In RxJS version 5, the following code results in the process being terminated after three iterations of both subscriptions:
var Rx = require("rxjs");
const published$ = Rx.Observable.interval(1000).publish();
published$.subscribe(index => {
console.log(`One: ${index}`);
if (index == 3) throw new Error("ded.");
});
published$.forEach(index => {
console.log(`Two: ${index}`);
});
published$.connect();
However, my understanding was that an error thrown in the next handler would simply unsubscribe that particular subscription, and not cause the underlying observable to terminate.

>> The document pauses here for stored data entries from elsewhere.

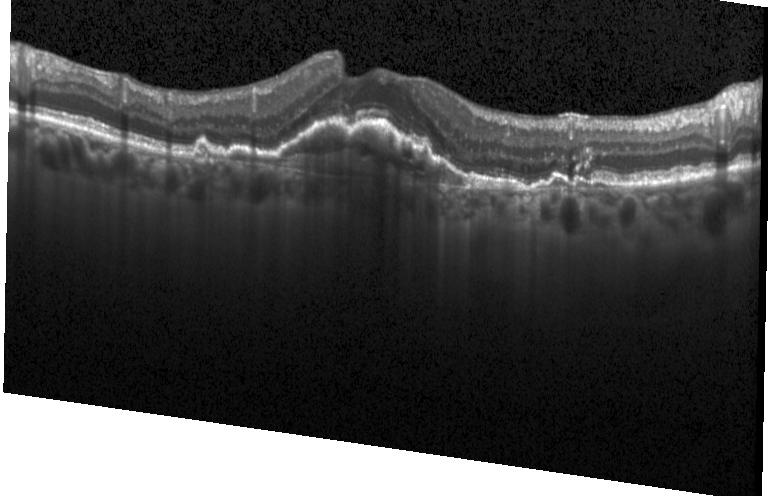

OCT finding: CNV.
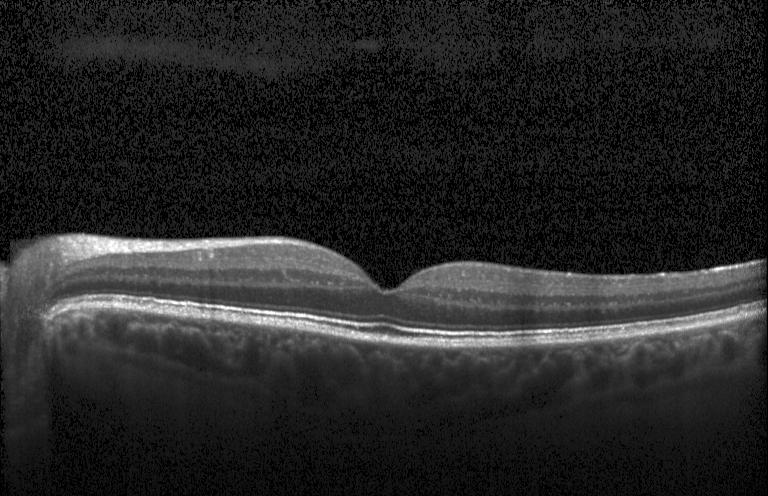
This B-scan demonstrates no choroidal neovascularization, diabetic macular edema, or drusen.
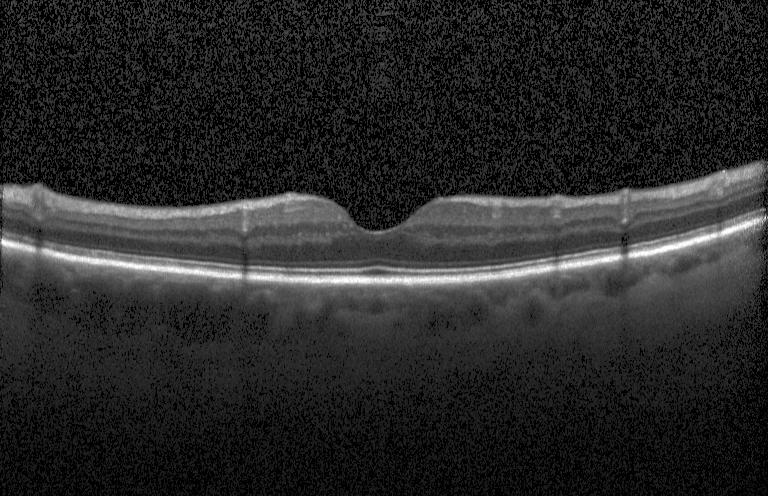

Finding: neither choroidal neovascularization, diabetic macular edema, nor drusen.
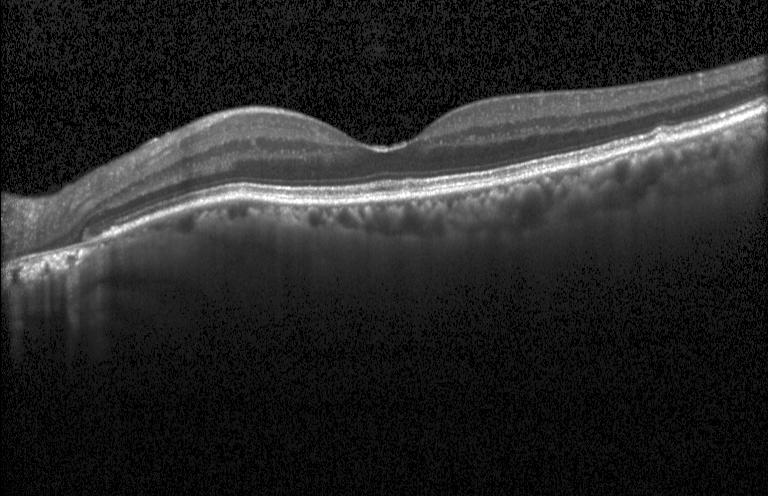 SD-OCT, retinal OCT cross-section. Finding: no choroidal neovascularization, diabetic macular edema, or drusen.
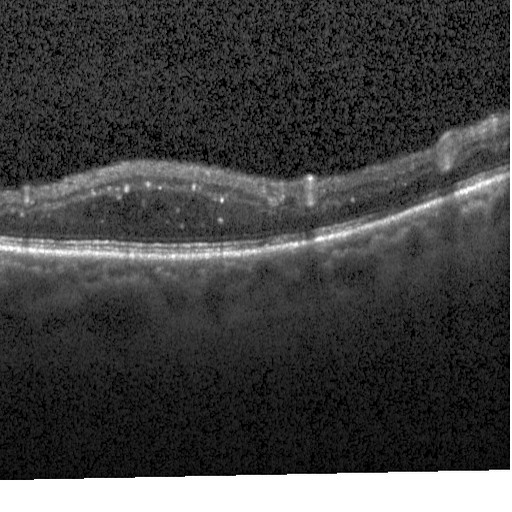
Spectral-domain OCT B-scan: diabetic macular edema (DME).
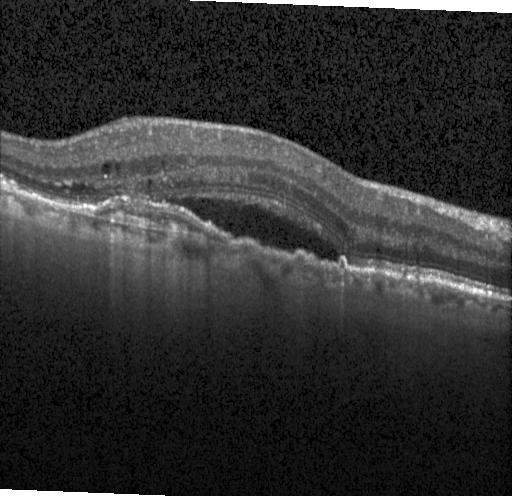

Finding: choroidal neovascularization.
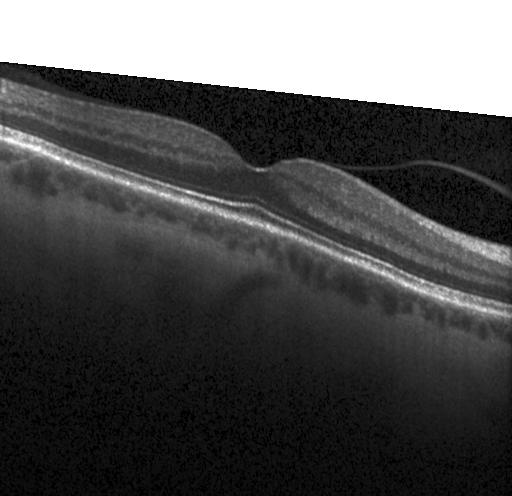 Optical coherence tomography B-scan, SD-OCT — Finding: no evidence of CNV, DME, or drusen.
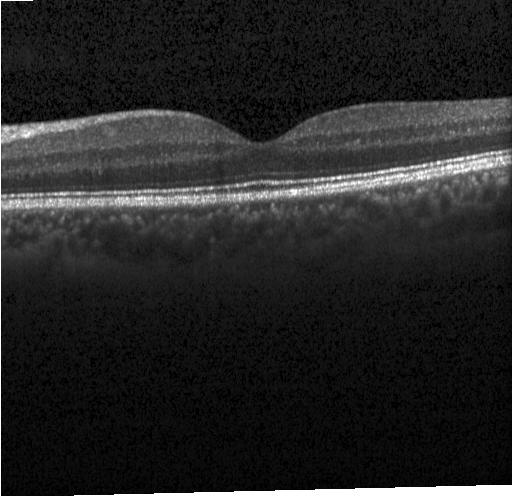

Macular scan, acquired on a Heidelberg Spectralis, spectral-domain OCT, OCT B-scan.
Impression: neither CNV, DME, nor drusen.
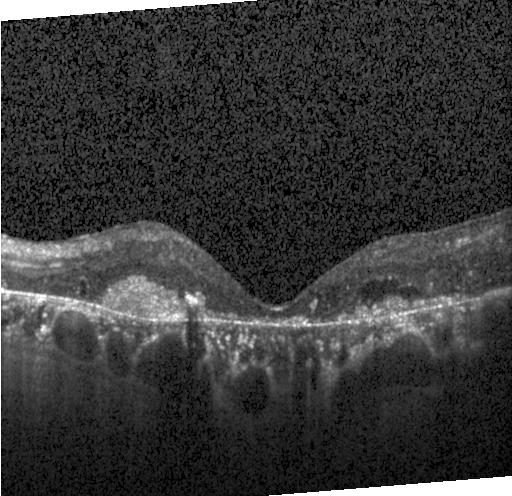

Through the macula, retinal OCT cross-section, spectral-domain OCT — This B-scan demonstrates a choroidal neovascular membrane.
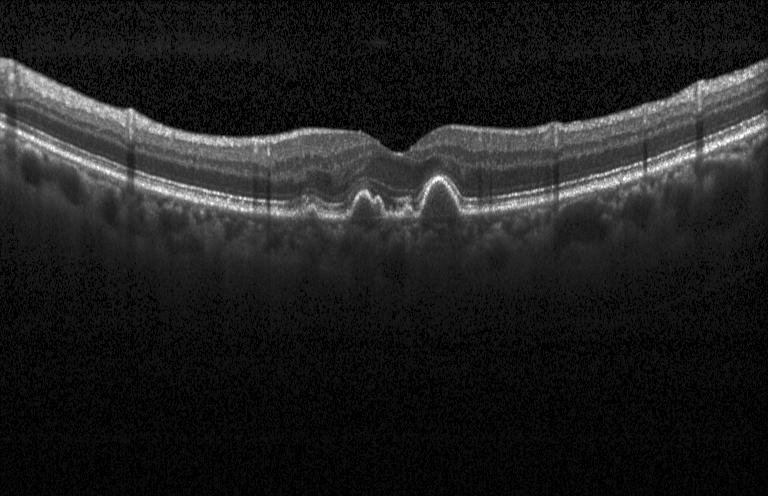

Optical coherence tomography scan.
Finding: multiple drusen.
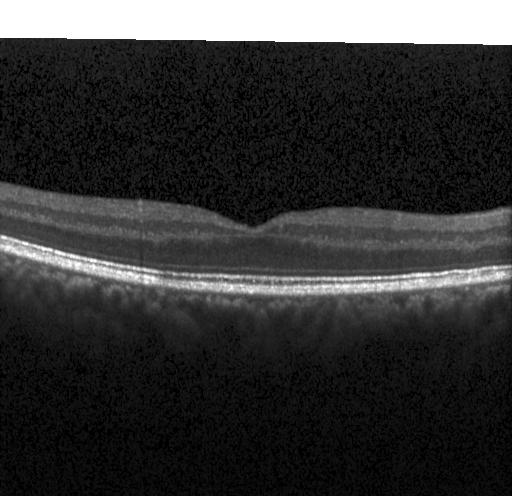

Optical coherence tomography B-scan.
Impression: no evidence of choroidal neovascularization, diabetic macular edema, or drusen.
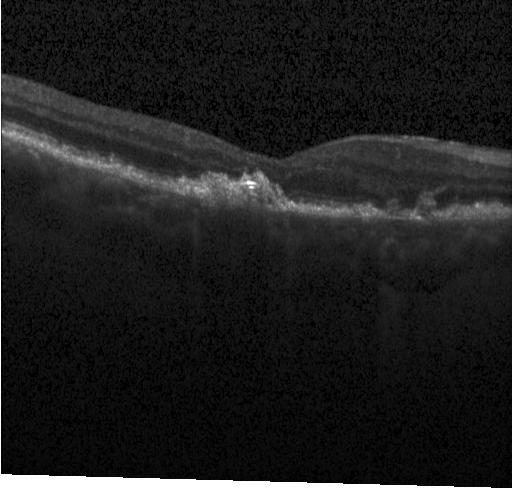
Optical coherence tomography scan; Heidelberg Spectralis
OCT finding: CNV.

My expected output would be that the "One" subscription would unsubscribe, but the interval would continue to produce results to the "Two" subscription.

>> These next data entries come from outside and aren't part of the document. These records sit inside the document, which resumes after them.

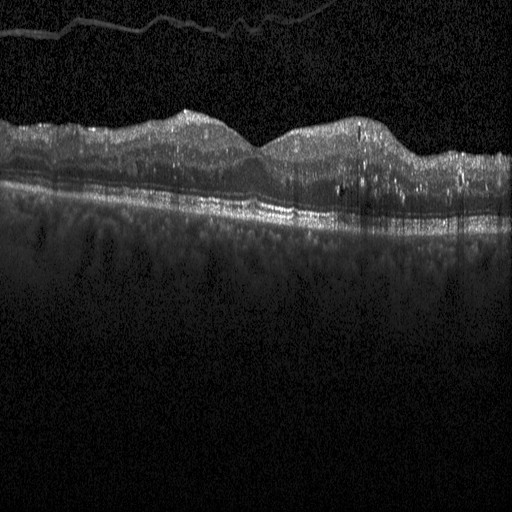 Finding: DME.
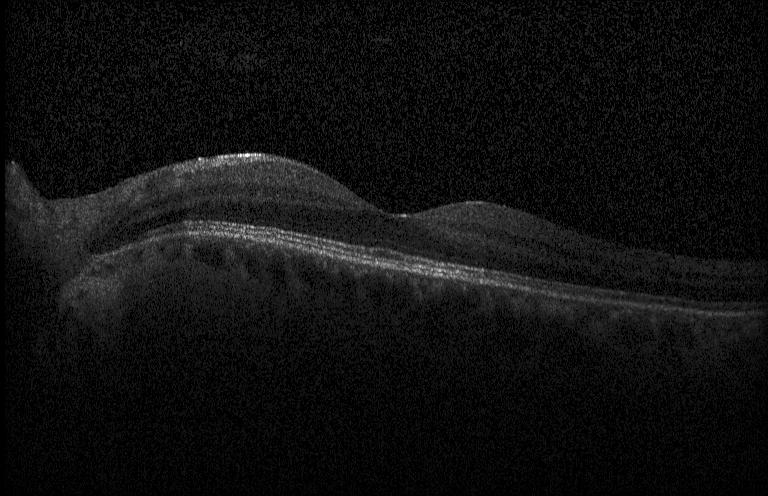 Optical coherence tomography B-scan
Impression: no choroidal neovascularization, no diabetic macular edema, and no drusen.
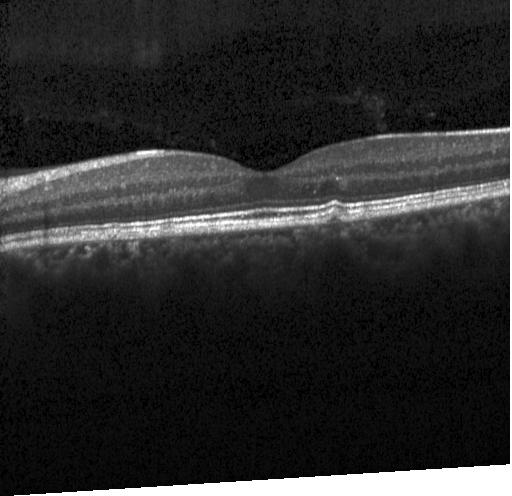 Optical coherence tomography B-scan, macular scan
Dx: sub-RPE drusenoid deposits.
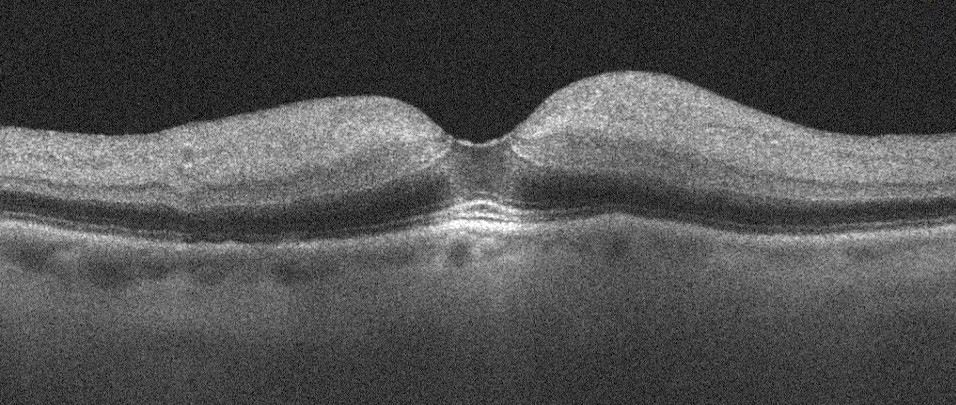
Retinal OCT B-scan
Finding: retinal artery occlusion (RAO).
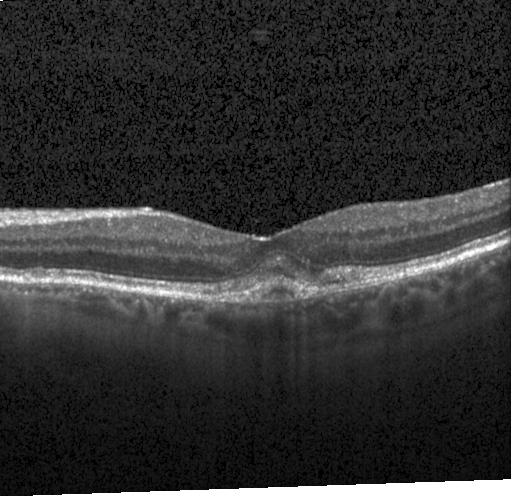
OCT B-scan · spectral-domain OCT
Impression: CNV.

This behavior is causing me issues, where I may have multiple subscriptions to an underlying hot observable - yet a single exception thrown on any of those subscriptions causes the underlying observable to completely terminate.
It's especially annoying when I'm in development using hot module reloading, since any programming error in any subscription causes me to have to refresh the entire page to re-start the observable sequences.
Is there a way, without wrapping each of my subscriptions in a try/catch, to have an exception thrown in my next handler to simply unsubscribe that ONE subscription, and not terminate the underlying observable?
------------ EDIT ------------
I've found the behavior that I'm looking for, by setting syncErrorThrowable to true on the subscription object returned by "subscribe". It seems that the only time this is ever set to true in the codebase is via the "do" operator.
Should I take advantage of this field? I feel pretty dirty using it, but on the other hand I find it strange that the "do" operator has different error handling semantics than the "next" subscription handler.
Here's the primary block of code affected by this flag: https://github.com/ReactiveX/RxJS/blob/master/src%2FSubscriber.ts#L132
If it's set to false, this method gets invoked: https://github.com/ReactiveX/RxJS/blob/master/src%2FSubscriber.ts#L179
Whereas if it's set to true, this method is used instead: https://github.com/ReactiveX/RxJS/blob/master/src%2FSubscriber.ts#L188
The difference is that the first method will re-throw the exception back up the callstack, whereas the second one instead propagates the error forward to subsequent subscriptions.
Why does the do operator propagate the error forward, whereas the "next" handler bubbles the error back up? This seems odd to me.